Bird Habitat Project Complete: WV Leads in Interesting Statistic
Athens, W.Va. - High school students in Kanawha, Putnam and Cabell Counties in West Virginia had a unique opportunity, thanks to the National Geographic Society, the West Virginia Department of Education, and the West Virginia Geographic Alliance, to do a little bird watching … under the watchful eye of college students and professors from Concord College in Athens and Marshall University in Huntington.
The schools partnered with Region II Planning, the Regional Intergovernmental Council, and Kanawha, Putnam, and Cabell school districts, to study the loss of bird habitats due to urban sprawl in a 60-mile corridor between Charleston and Huntington.
“The results of this study indicated that bird habitats were indeed impacted,” stated Dr. Canterbury, “primarily through shrinkage and degradation. West Virginia led the nation in sprawl in 2000. The results of this study will be distributed through the Appalachians as a model for ‘smart growth.’”

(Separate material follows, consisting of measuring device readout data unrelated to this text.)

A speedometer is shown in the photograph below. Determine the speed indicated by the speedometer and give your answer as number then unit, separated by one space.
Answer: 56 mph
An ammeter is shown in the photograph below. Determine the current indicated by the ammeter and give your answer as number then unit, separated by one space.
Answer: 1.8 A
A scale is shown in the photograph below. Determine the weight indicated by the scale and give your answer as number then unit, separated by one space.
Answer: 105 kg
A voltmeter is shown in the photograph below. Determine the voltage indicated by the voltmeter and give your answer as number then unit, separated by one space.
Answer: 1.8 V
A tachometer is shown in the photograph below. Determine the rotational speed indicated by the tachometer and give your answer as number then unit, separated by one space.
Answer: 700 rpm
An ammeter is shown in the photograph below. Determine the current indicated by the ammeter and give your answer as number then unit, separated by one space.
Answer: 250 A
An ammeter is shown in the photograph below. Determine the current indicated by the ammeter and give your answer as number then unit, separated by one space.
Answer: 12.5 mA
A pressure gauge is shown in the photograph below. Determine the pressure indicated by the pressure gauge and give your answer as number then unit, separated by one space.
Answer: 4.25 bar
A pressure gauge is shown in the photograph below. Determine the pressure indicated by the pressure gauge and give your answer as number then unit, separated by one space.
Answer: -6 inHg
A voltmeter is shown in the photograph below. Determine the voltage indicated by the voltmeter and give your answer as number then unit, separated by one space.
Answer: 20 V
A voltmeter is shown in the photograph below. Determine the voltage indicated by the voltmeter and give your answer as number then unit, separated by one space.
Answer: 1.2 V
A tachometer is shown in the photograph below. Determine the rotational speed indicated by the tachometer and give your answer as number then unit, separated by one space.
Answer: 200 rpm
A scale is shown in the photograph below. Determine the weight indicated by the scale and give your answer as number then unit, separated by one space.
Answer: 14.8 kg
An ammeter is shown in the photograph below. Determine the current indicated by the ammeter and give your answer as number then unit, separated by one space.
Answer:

“Students from Sissonville, Riverside, University Collaborative, Huntington, Liberty, Charleston Catholic and Harts high schools heard lectures on urban sprawl, netted birds in the field for tagging and applied their knowledge graphically through the use of geographic information science,” stated Dr. Towers. “In addition, students attended an annual meeting of the West Virginia Council for the Social Studies and the West Virginia Academy of Science.”
“It is key to have the support of high school teachers for this kind of research, stated Dr. Manzo. “David Lucas (Harts), Esta Lake (Huntington), Randy Daniel (Liberty), Brian O’Connell and Whitey Ferrell (Riverside), and Amy Arnold (Charleston Catholic), provided excellent support and direction for the students. Sharon Flack, co-coordinator of the West Virginia Geographic Alliance and social studies coordinator for the West Virginia Department of Education, was also instrumental in assisting.”
Concord College Assistant Professor of Biology Ronald A. Canterbury and Professor of Geography Joseph T. Manzo wrote the 35-page proposal that was submitted to the National Geographic Society. Dr. George Towers, associate professor of geography, assisted with directing the project, as did Marshall University Professor of Biology, Dr. Thomas K. Pauley and Assistant Professor of Geography James Leonard.